══ Available records

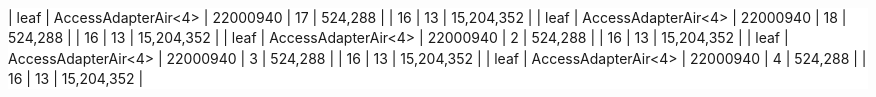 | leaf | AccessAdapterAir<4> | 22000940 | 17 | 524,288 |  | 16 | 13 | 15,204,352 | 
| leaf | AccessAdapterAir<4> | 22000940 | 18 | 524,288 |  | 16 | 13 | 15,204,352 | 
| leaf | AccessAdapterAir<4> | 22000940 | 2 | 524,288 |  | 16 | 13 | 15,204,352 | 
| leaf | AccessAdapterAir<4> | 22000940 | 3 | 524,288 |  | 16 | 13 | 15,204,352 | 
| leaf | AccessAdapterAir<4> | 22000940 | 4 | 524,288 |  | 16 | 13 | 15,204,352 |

════

Every line from the one that holds "22000940 | 3" to the end of the data above should be given again exactly, with that line and the last one both kept.

| leaf | AccessAdapterAir<4> | 22000940 | 3 | 524,288 |  | 16 | 13 | 15,204,352 | 
| leaf | AccessAdapterAir<4> | 22000940 | 4 | 524,288 |  | 16 | 13 | 15,204,352 |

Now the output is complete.